EIGHT: Aww, Sam. I feel bad that the Maesters don’t believe him when he’s the only one in that room in the Citadel that knows the imminent threat. These old blokes feel so safe there. I hope the Night King targets them first, although that’s quite a stretch considering the location of Old Town from the North.

NINE: The problem of how to make Dany listen to sage advise. I feel Varys thinks that Dany is turning into the Mad King (or Queen, in this regard).

TEN: Bran’s message reaches Jon, and of course Jon believes him. Tyrion believes Jon and hatches Stupid Idea #274: capture a wight so that everyone in Westeros will unite against this common enemy. Because Cersei needs convincing. Whoever said this was a smart idea? And Jon’s like, let’s do it! WHAT?!

And Dany’s like, “Don’t go, please.” Damn, girl, you have the hots for this guy. #obvious

ELEVEN: Sansa and Arya bickering. Some things never change between the Stark siblings. And this is how Littlefinger gets the idea…

TWELVE: Davos and Tyrion come to King’s Landing for different purposes. Tyrion, with Bronn’s help, talks to Jaime about convincing Cersei about the White Walkers while…

THIRTEEN: Davos seeks out Gendry in Fleabottom. And gets to blurt out a line that has been immortalized in countless memes since Robert’s bastard went, well, rowing in Season 3.

Gendry sure is bored in Fleabottom making armor for the Lannisters that he had his things ready when Davos asked if he wanted to join him because bad things are coming.

I like their dynamics, something like a father-and-son relationship. Also, Gendry has his father’s temperament. And a thing for warhammers. Haha!


FOURTEEN: Cersei is pregnant! And Jaime is genuinely happy. And then worried when Cersei tells him not to betray him ever again. Can’t the dude get a break?!

FIFTEEN: Bastards unite! They’ll probably be best friends, Jon and Gendry. Although Jon may not be a…

SIXTEEN: Jorah’s coming along Jon’s expedition in Eastwatch-by-the-Sea. And he senses he’s forever friendzoned by Dany. Hahaha!

SEVENTEEN: Gilly!!! She’s found a big piece of the R+L=J equation and yet Sam shuts her because he’s angry at the Maesters. I understand where he’s coming from, though. Plus the fact that he doesn’t know what WE know. The only one who knows what we know is Bran, to be honest.

EIGHTEEN: Arya tracking Baelish, Baelish tracking Arya. The note, we know what that is, though Arya may not. Anyway, the question here really is: who’s playing with who? Does Littlefinger have the upper hand?
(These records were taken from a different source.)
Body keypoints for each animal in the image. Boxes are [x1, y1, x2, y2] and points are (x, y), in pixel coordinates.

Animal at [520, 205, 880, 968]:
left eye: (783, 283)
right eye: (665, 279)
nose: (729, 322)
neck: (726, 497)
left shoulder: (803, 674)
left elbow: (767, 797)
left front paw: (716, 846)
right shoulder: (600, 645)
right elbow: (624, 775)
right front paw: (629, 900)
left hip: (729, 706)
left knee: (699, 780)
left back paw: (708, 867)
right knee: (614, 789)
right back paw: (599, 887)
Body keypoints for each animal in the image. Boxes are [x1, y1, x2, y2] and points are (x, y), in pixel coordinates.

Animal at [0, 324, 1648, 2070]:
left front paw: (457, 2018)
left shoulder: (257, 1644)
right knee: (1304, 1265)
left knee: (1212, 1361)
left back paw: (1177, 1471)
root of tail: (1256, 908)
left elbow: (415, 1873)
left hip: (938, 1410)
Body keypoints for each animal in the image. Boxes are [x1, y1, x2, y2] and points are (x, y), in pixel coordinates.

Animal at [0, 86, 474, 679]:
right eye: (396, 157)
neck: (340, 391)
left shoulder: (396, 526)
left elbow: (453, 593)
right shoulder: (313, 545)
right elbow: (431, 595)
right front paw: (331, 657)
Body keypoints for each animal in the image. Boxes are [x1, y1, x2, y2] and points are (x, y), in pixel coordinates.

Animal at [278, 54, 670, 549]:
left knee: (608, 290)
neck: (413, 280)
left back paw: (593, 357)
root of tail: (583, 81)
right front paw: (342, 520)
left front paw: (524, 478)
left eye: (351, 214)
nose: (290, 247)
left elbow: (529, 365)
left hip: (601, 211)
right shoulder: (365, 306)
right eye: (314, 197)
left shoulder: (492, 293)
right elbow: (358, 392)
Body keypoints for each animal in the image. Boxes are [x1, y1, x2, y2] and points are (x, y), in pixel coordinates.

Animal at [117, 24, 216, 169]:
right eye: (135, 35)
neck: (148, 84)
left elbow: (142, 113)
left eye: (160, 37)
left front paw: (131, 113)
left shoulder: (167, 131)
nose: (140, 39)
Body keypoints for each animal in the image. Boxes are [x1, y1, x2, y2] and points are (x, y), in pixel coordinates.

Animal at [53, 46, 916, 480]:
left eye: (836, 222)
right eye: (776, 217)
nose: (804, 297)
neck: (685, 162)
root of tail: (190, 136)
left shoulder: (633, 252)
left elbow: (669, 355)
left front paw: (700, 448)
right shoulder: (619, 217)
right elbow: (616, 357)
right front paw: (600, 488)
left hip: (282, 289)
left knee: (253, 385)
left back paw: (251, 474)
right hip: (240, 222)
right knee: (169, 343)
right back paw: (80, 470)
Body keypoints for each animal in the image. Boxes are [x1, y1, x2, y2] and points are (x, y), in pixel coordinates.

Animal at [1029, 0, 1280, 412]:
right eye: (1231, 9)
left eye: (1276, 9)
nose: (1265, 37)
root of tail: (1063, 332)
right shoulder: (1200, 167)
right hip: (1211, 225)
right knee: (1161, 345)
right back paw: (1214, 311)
Or is Arya merely playing into Baelish’s game so she can give him a taste of his own medicine?

NINETEEN: A motley crew of knights, wildlings, bastards, and brothers. This is actually interesting because everyone knows someone and some of them have axes to grind against each other. Jorah is the son of the former Lord Commander, whom Jon (and Sam) served and who waged war against Tormund and the wildlings. Jon knows the Hound, of course, seeing him in Winterfell once. Beric and Thoros sold Gendry to Melissandre. And Thoros knows Jorah. Talk about six degrees of separation.

And all of them wants — has —to go beyond The Wall. This boyband-slash-Westerosi-suicide-squad is all on the same side now, as Jon says, because they’re all breathing. Now they’re out to hunt a White Walker for a show-and-tell in King’s Landing.